→ **THE PROBLEM**
Please determine how many lines of the material include the word "middle", and respond with nothing but that number.

——

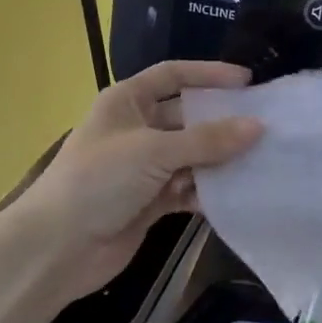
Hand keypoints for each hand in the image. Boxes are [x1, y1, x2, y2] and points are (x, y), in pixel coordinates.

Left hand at [11, 61, 262, 299]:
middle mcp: (136, 129)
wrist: (57, 248)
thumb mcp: (154, 151)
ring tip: (260, 159)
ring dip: (219, 159)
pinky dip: (207, 191)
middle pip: (187, 117)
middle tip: (265, 125)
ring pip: (191, 155)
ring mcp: (143, 167)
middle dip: (222, 122)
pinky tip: (236, 194)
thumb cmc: (99, 181)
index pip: (173, 75)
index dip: (208, 74)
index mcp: (126, 102)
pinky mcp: (150, 201)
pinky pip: (187, 188)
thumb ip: (208, 140)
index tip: (247, 81)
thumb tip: (258, 127)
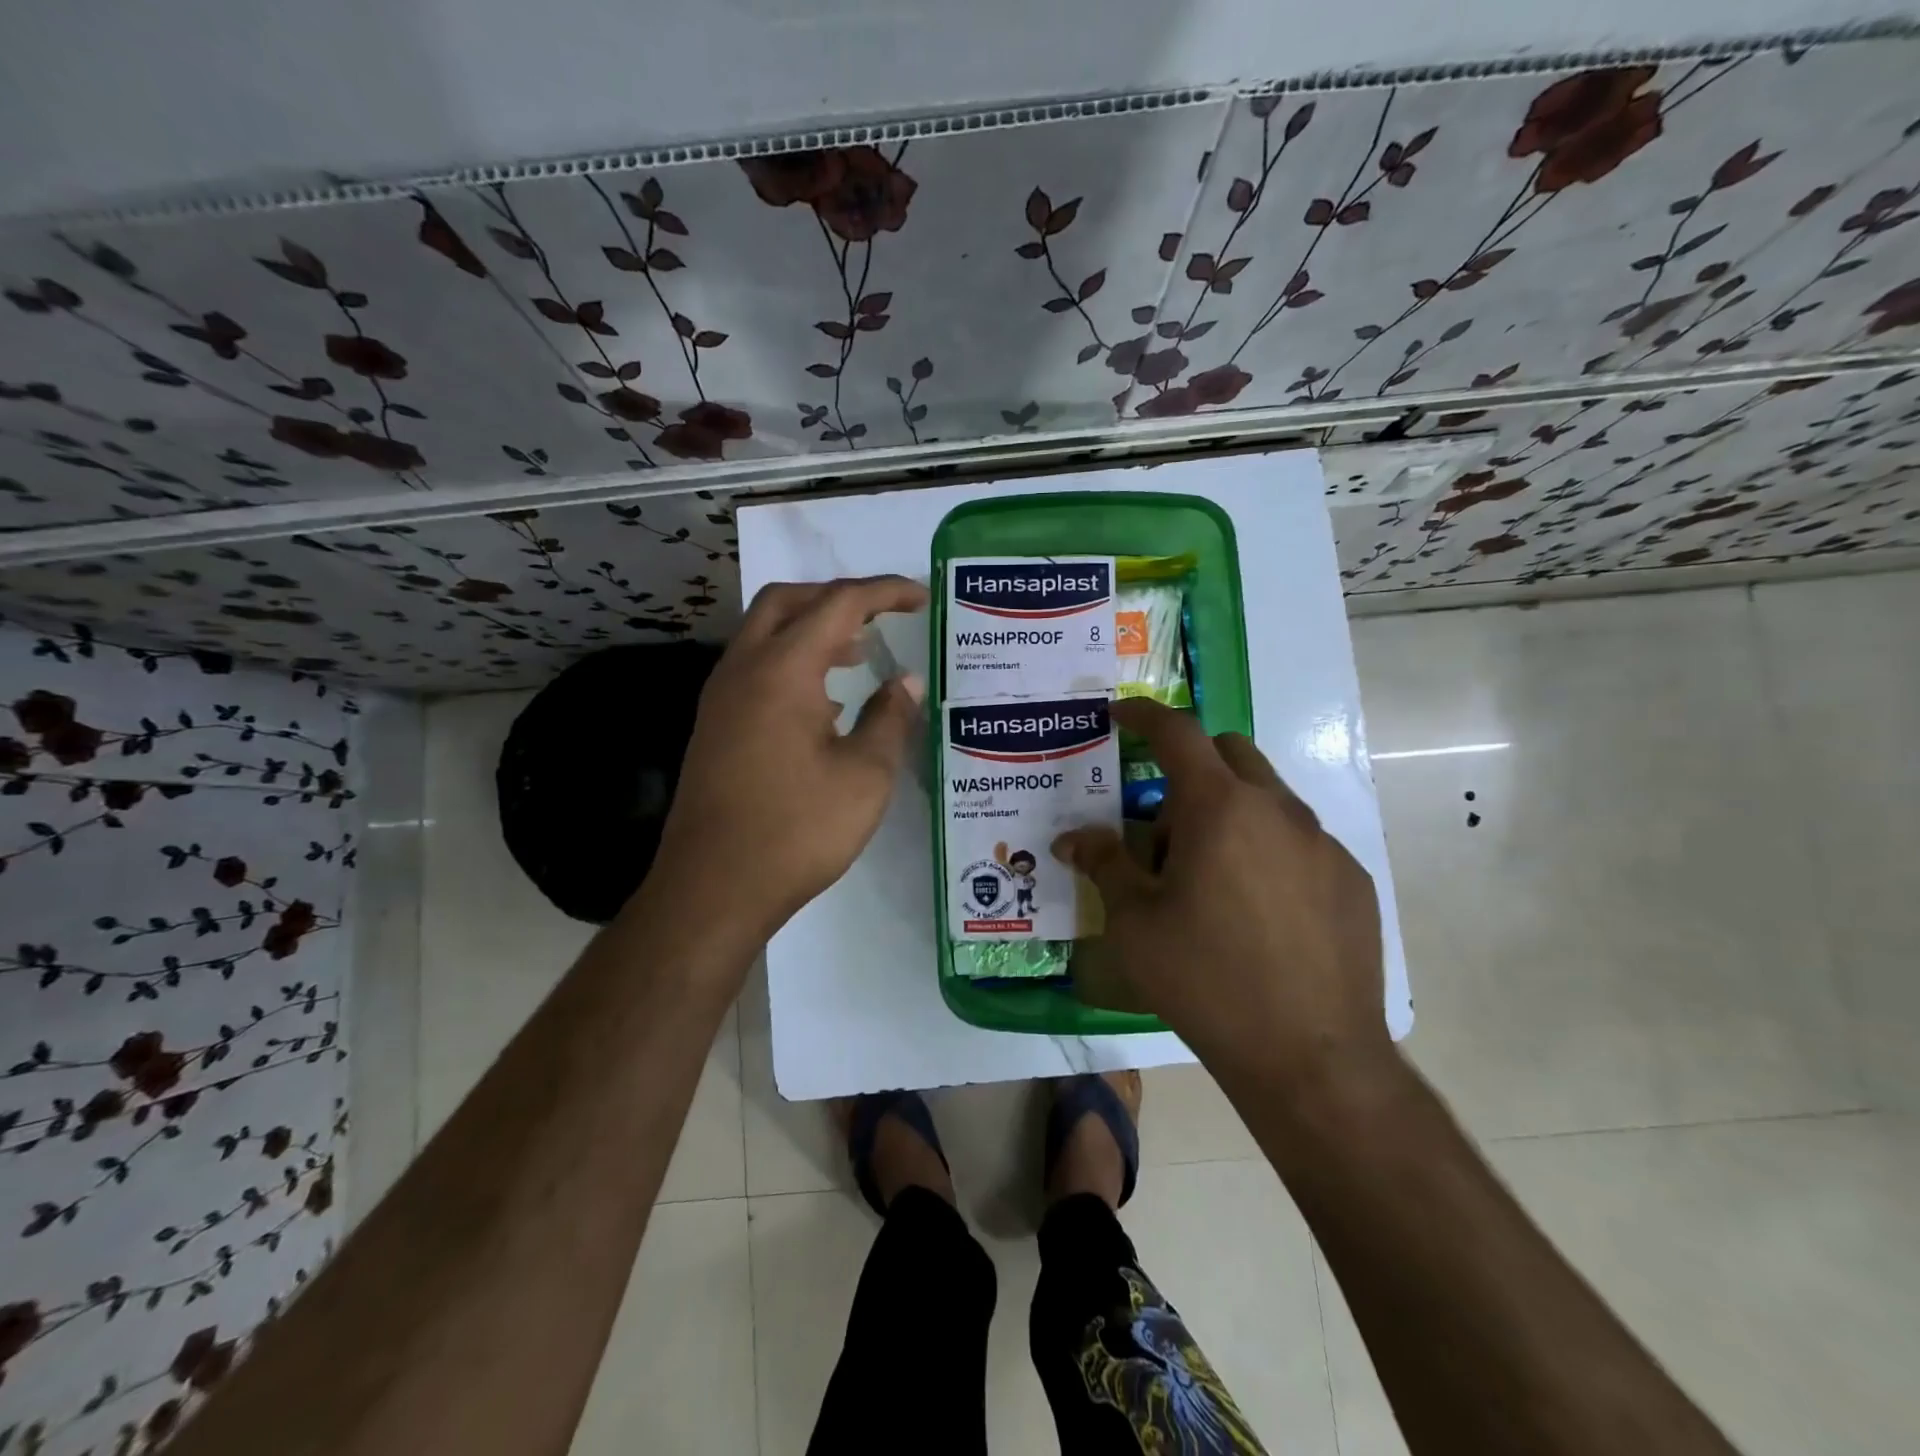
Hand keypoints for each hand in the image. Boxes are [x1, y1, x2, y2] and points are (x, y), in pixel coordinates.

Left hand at [647, 575, 928, 942]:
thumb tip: (907, 683)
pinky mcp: (715, 725)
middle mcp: (743, 669)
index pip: (839, 604)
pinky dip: (792, 661)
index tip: (921, 597)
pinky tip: (824, 702)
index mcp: (783, 670)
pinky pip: (755, 667)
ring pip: (766, 633)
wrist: (713, 887)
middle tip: (882, 616)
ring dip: (813, 629)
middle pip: (789, 601)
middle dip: (838, 597)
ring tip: (860, 654)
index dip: (885, 592)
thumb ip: (890, 718)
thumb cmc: (797, 830)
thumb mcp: (864, 776)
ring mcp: (722, 697)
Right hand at [1054, 698, 1389, 1086]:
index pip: (1178, 733)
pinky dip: (1267, 849)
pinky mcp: (1351, 880)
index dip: (1144, 715)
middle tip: (1164, 825)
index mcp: (1220, 808)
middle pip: (1230, 753)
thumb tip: (1073, 838)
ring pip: (1267, 798)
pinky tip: (1257, 912)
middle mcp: (1278, 810)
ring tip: (1208, 879)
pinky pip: (1300, 841)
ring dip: (1230, 812)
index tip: (1120, 714)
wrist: (1311, 1056)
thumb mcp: (1134, 923)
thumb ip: (1105, 864)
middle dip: (1191, 767)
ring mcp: (1323, 844)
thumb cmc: (1206, 980)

——

→ **EXERCISE SOLUTION**
12